We report the development of a temperature-insensitive pressure sensor based on a pair of fiber Bragg gratings (FBGs) embedded in a polyurethane diaphragm. The pressure is transversely applied, causing a bending on the diaphragm. In such condition, the FBGs are positioned in opposite directions considering the diaphragm bending’s neutral line as a reference. Thus, when the pressure is applied on the diaphragm, the wavelength shift occurs in opposite directions, i.e., one FBG has a blue shift and the other, red shift. The wavelength shift difference between both FBGs is analyzed, leading to a system with higher sensitivity when compared with the individual responses of each FBG. In addition, if the temperature sensitivities of each FBG are compensated, there is no difference in the wavelength shift (considering the difference between both FBGs) when the system is subjected only to temperature variations. However, if the system suffers simultaneous variation of temperature and pressure, there is a variation in the pressure sensitivity due to changes in the elastic modulus of the diaphragm caused by the temperature variations. For this reason, a compensation approach is proposed using the wavelength shift of each FBG as well as their difference. The sensor was tested for temperature, pressure and moisture absorption, where the maximum wavelength shift for the moisture absorption was 4 pm. For temperature and pressure responses, the sensor presented high sensitivity and linearity for all analyzed cases, leading to a pressure resolution of 1.75 Pa for constant temperature conditions. In pressure cycles under different temperatures, the compensation technique showed the feasibility of applying the proposed sensor in practical applications, where temperature variations as high as 30 °C were tested. The sensor presented a temperature cross-sensitivity of 0.33 Pa/°C.
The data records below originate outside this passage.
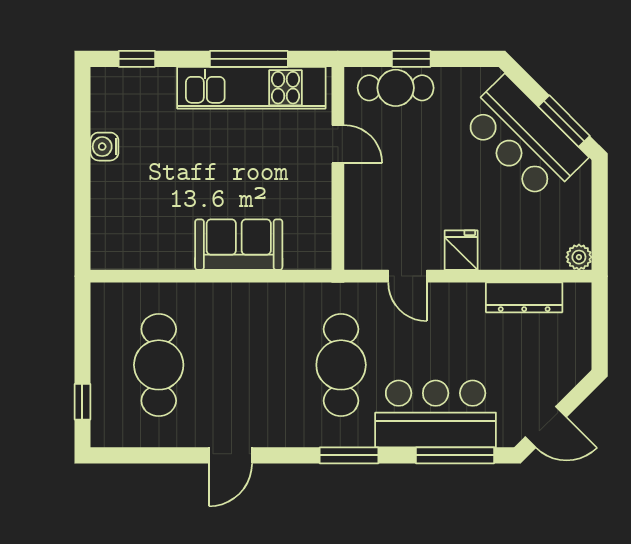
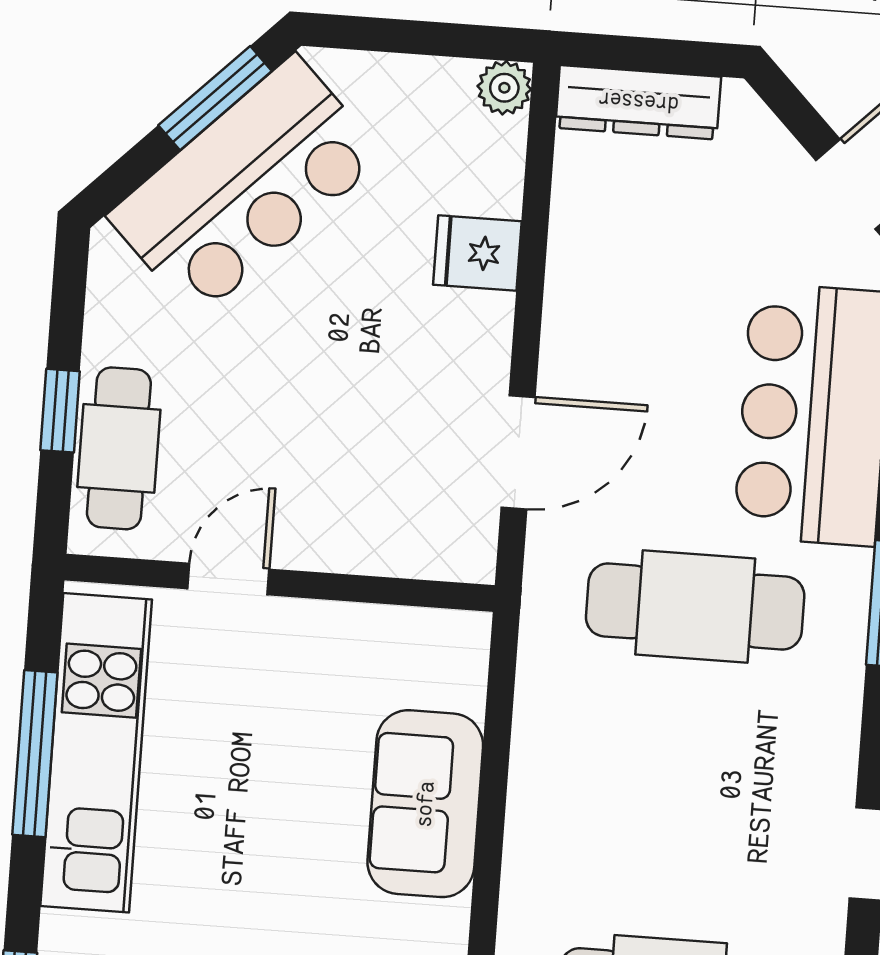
fridge: (461, 250) -> (477, 253), moved
door: (408, 276) -> (518, 452), width x1.38
dresser: (524, 297) -> (638, 102), moved, turned 90

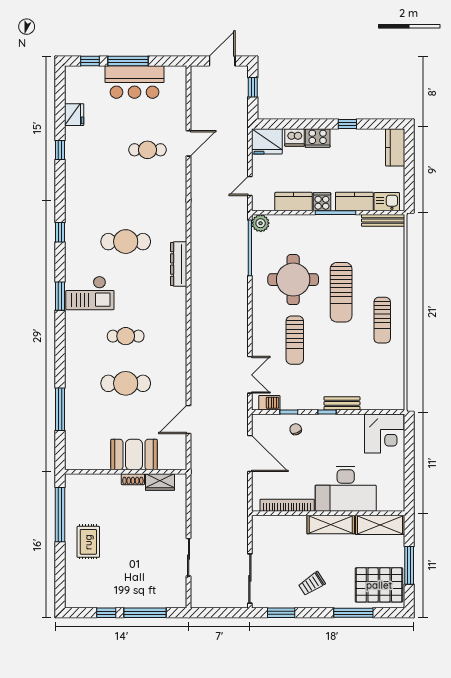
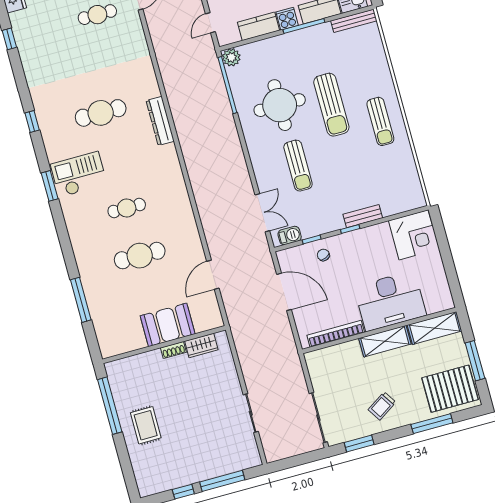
checkout: (90, 293) -> (79, 174), turned 180

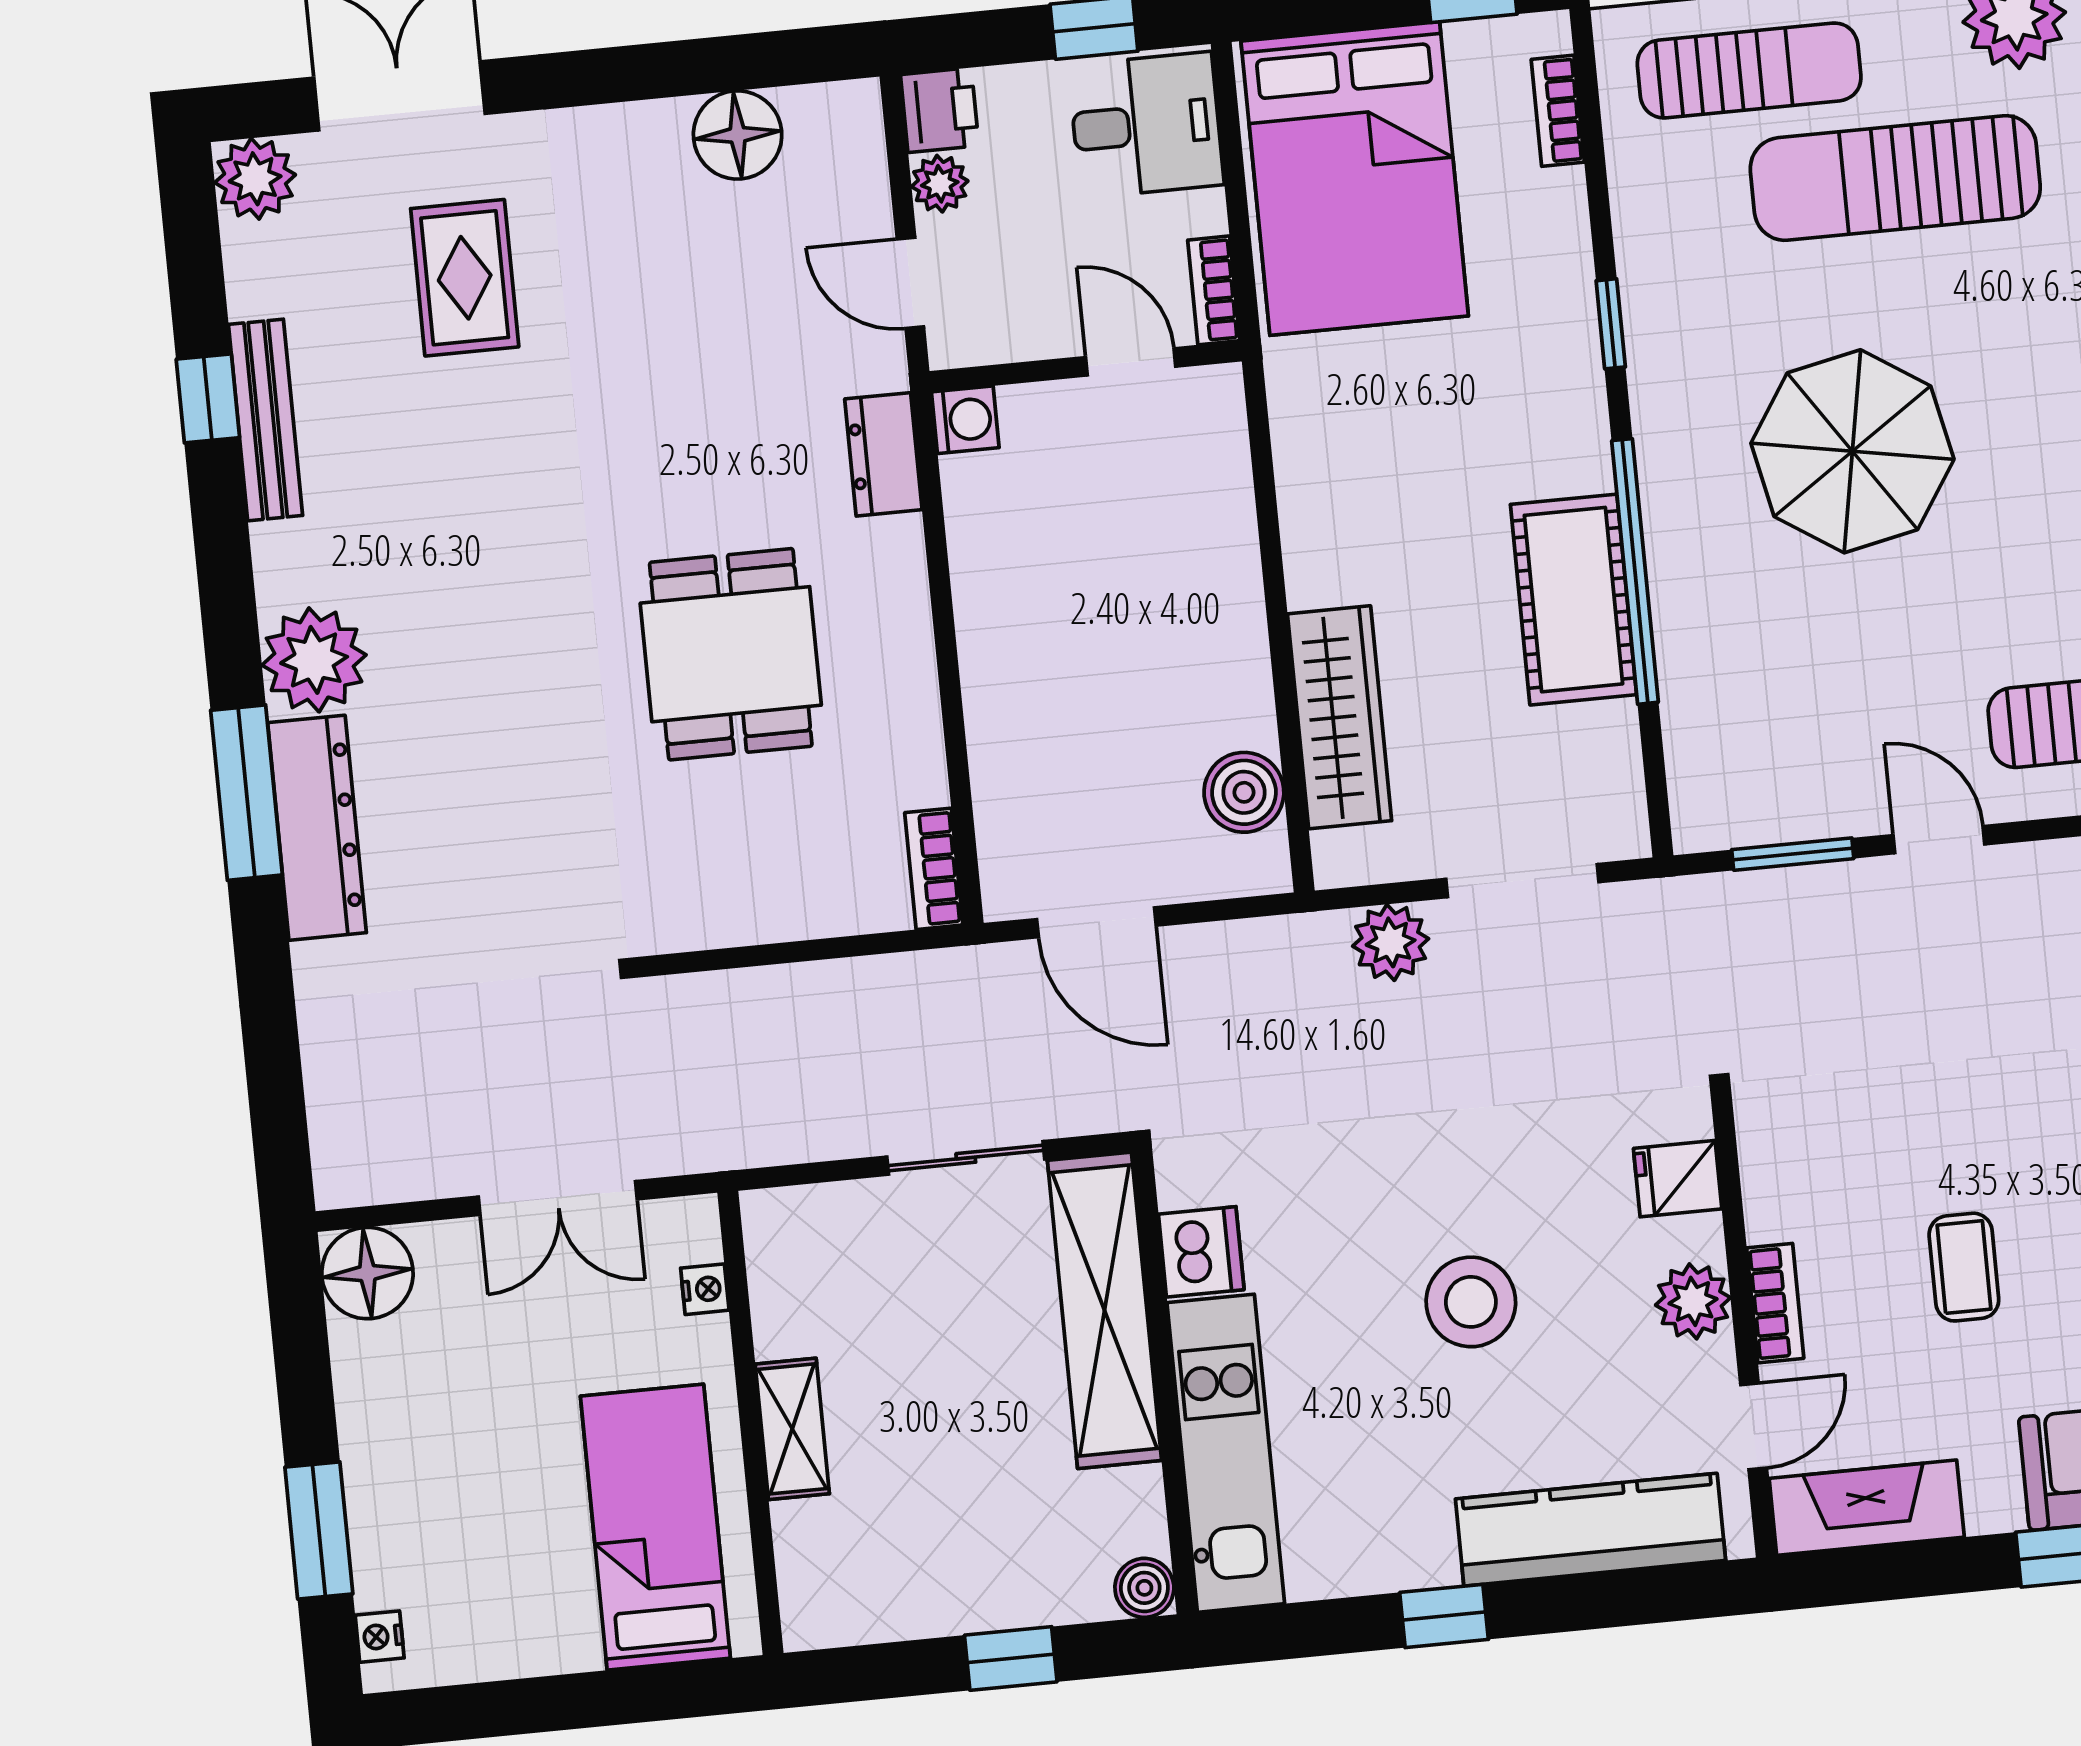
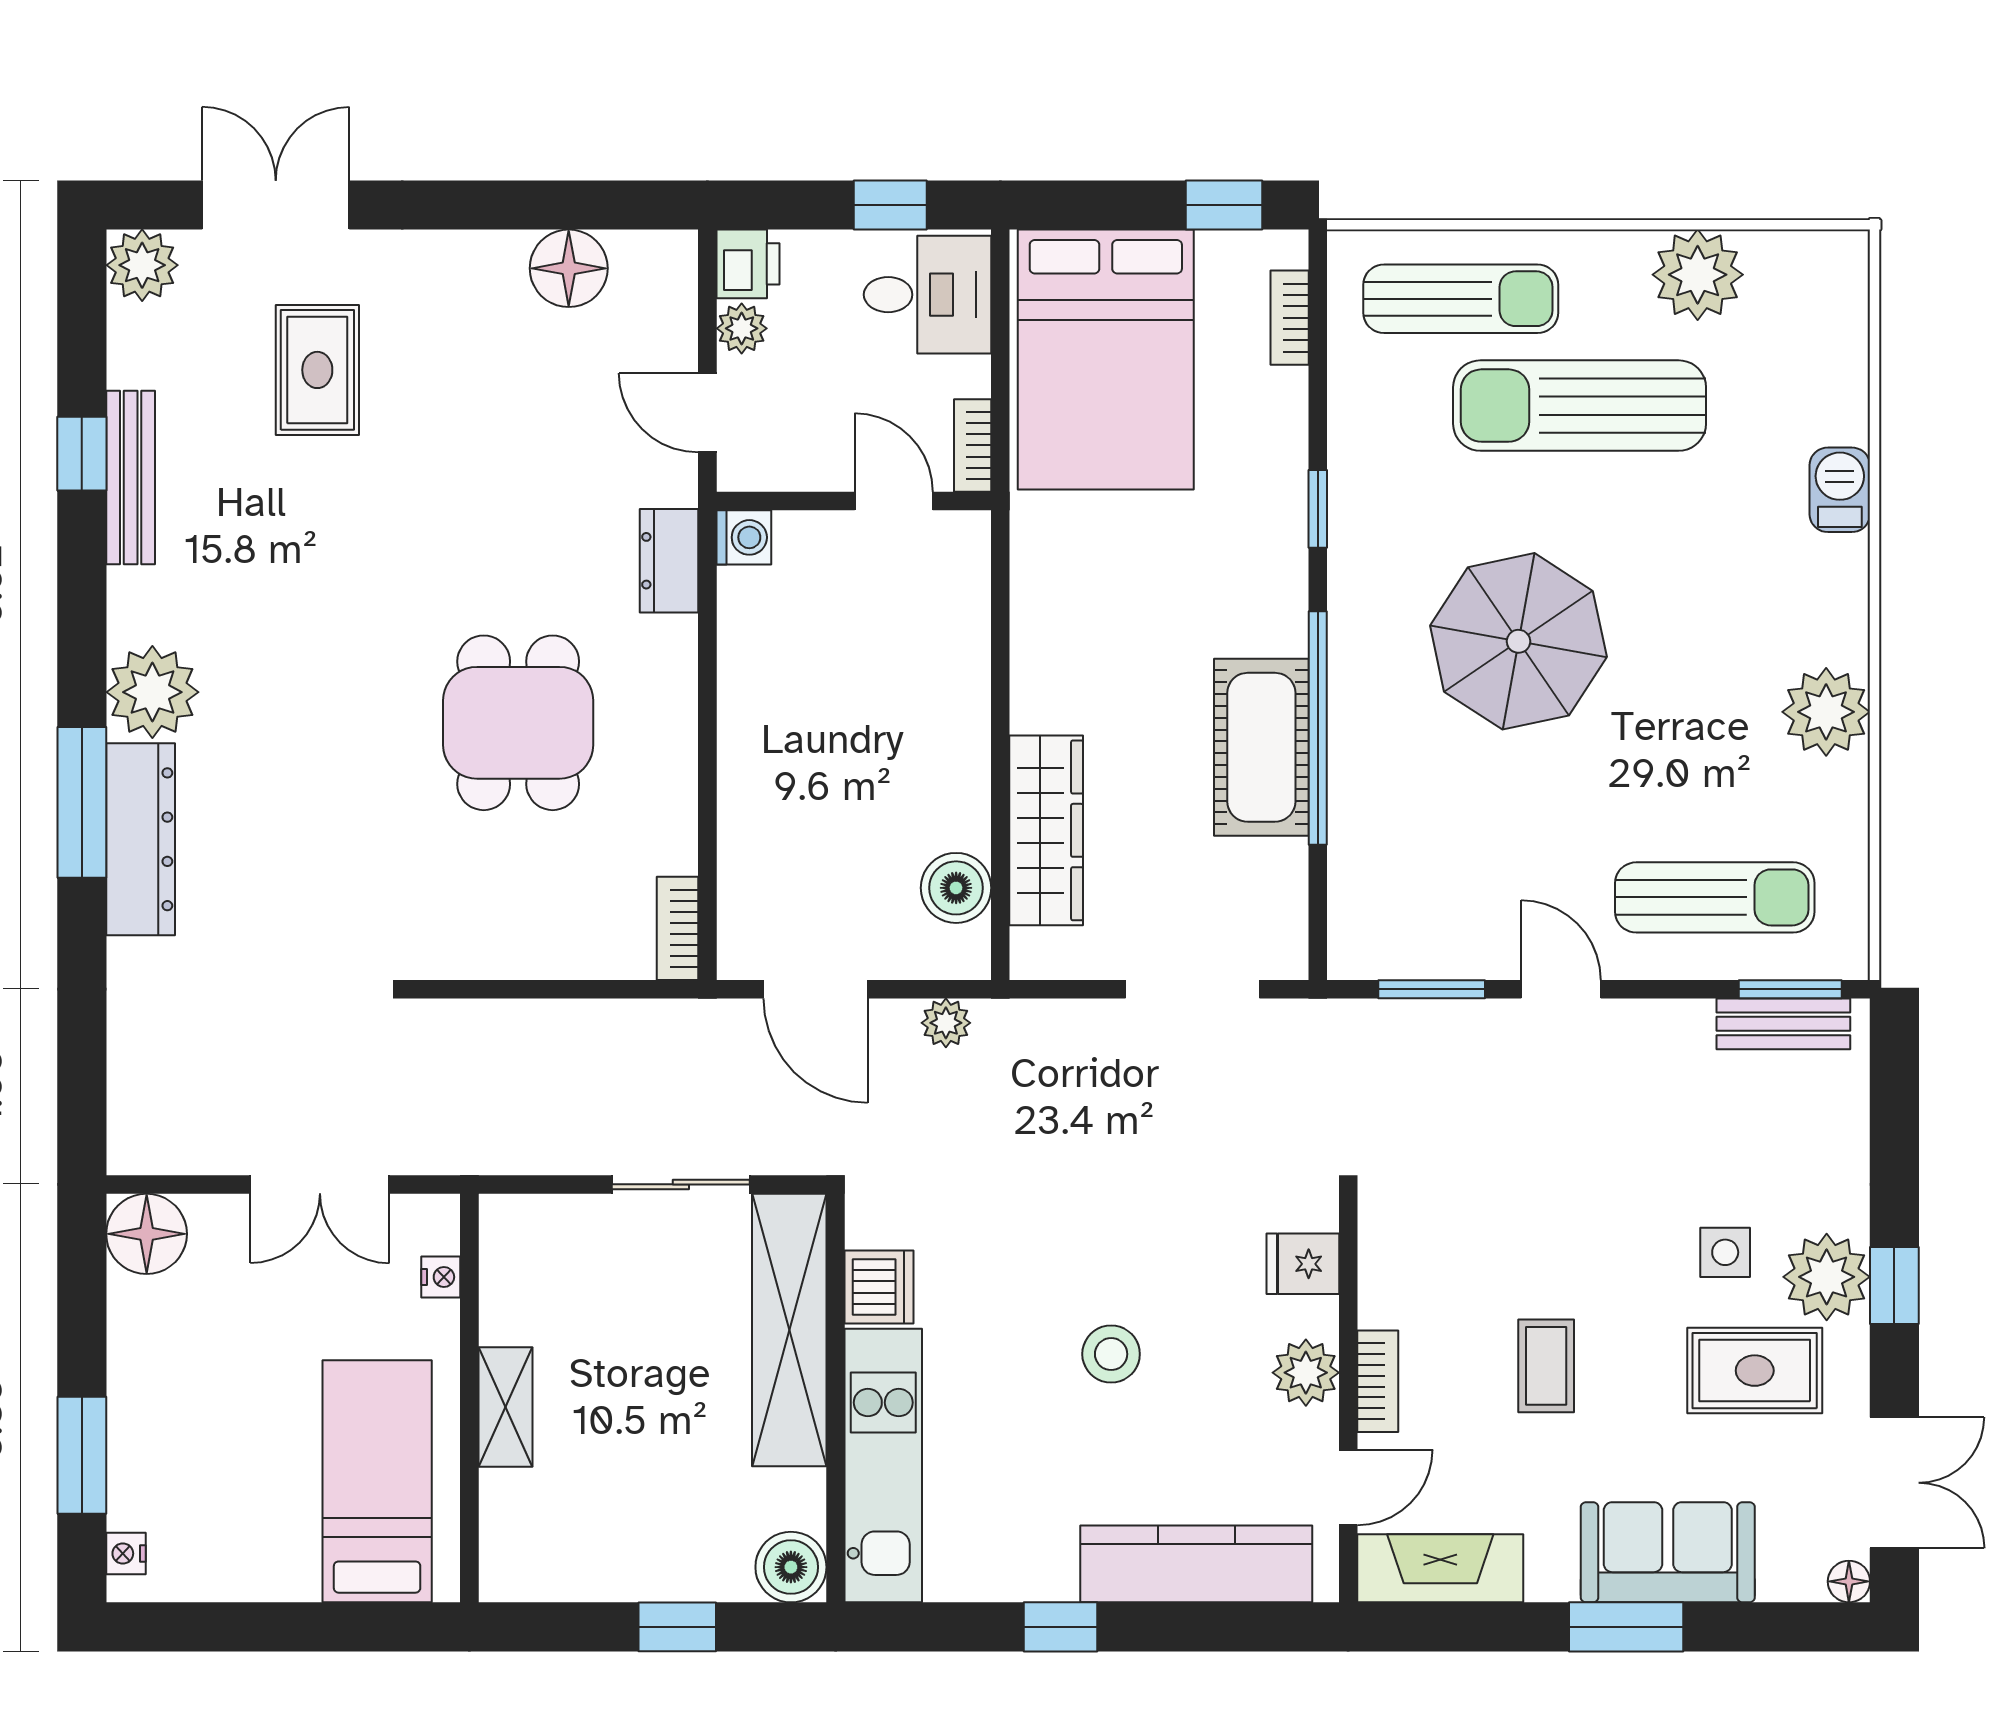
plant: (1391, 942) -> (946, 1023), moved, width x0.73, depth x0.73
stool: (1471, 1302) -> (1111, 1354), width x0.73, depth x0.73
boiler: (1144, 1588) -> (791, 1567), width x1.36, depth x1.36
我们报告了基于对嵌入在聚氨酯膜片中的一对光纤布拉格光栅（FBG）的温度不敏感压力传感器的开发。横向施加压力，导致隔膜弯曲。在这种情况下，以膜片弯曲的中性线为基准，将FBG定位在相反的方向。因此，当在膜片上施加压力时，波长偏移发生在相反的方向，即一个FBG发生蓝移而另一个FBG发生红移。分析了两个FBG之间的波长偏移差异，与每个FBG的单个响应相比，该系统具有更高的灵敏度。另外，如果每个FBG的温度灵敏度得到补偿，当系统仅受到温度变化时，波长偏移没有差异（考虑两个FBG之间的差异）。但是，如果系统同时受到温度和压力的变化，则由于温度变化引起的隔膜的弹性模量变化，压力灵敏度会发生变化。因此，提出了使用每个FBG的波长偏移及其差异的补偿方法。测试了传感器的温度，压力和水分吸收，其中水分吸收的最大波长偏移为4 pm。对于温度和压力响应，该传感器在所有分析情况下均具有很高的灵敏度和线性度，因此在恒定温度条件下的压力分辨率为1.75 Pa。在不同温度下的压力循环中，补偿技术显示了在实际应用中应用该传感器的可行性，该应用测试了高达30°C的温度变化。该传感器的温度交叉敏感度为0.33 Pa /°C。